The construction of the novel is pitch-perfect, doling out just enough information to keep the plot moving forward, allowing the reader to piece it all together - who is Captain Clickety, what are the hummingbirds doing, why is Bingo in The Needle, why is Marty obsessed with Humpty Dumpty? We see more of what’s powering the grove, more of what’s inside The Needle and the confrontation between good and evil that doesn’t end here.
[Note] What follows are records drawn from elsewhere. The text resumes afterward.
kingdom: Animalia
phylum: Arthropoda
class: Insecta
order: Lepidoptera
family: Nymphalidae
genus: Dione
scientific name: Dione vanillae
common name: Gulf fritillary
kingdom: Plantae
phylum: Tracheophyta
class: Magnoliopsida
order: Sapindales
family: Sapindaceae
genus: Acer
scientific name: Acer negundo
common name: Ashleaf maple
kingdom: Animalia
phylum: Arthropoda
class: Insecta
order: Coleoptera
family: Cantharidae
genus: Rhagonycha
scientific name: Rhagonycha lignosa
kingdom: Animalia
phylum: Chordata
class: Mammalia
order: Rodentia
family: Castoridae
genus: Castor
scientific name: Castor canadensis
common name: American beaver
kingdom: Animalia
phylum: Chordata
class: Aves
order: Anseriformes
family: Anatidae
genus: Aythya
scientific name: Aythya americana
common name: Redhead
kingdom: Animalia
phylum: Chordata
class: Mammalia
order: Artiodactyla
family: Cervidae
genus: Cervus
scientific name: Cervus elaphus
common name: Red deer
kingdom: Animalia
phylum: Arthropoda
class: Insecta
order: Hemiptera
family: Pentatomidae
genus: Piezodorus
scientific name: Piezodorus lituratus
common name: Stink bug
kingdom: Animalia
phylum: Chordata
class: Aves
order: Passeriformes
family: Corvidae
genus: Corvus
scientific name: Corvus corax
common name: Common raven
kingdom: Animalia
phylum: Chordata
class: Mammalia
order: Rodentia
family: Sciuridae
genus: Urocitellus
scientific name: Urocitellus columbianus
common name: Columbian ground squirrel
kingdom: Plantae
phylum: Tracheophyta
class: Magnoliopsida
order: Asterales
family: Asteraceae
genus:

Gary McMahon is one of those writers who constantly ups his game, delivering more power and emotion with every new work. I thought “The Concrete Grove” was an astonishing achievement, moving away from straight horror into something that was much more of a horror/urban fantasy hybrid, but this novel tops that, pushing both sub-genres further. He barely puts a foot wrong, immersing the reader completely into the world, writing with strength and passion about friendship, family history, urban history, location and sins of the past and it’s genuinely brilliant stuff. I’ve been lucky enough to read “The End” (awaiting publication) and since I did, I’ve considered it my favourite McMahon novel - this runs it very close and has perhaps his bleakest climax so far.

With “Silent Voices”, Gary McMahon writes about childhood and friendship and how adults can perhaps reclaim the past and he does it superbly, with as much love and tenderness and bleakness and brutality as we've come to expect from him. I can’t wait to find out what the third Concrete Grove has to offer us.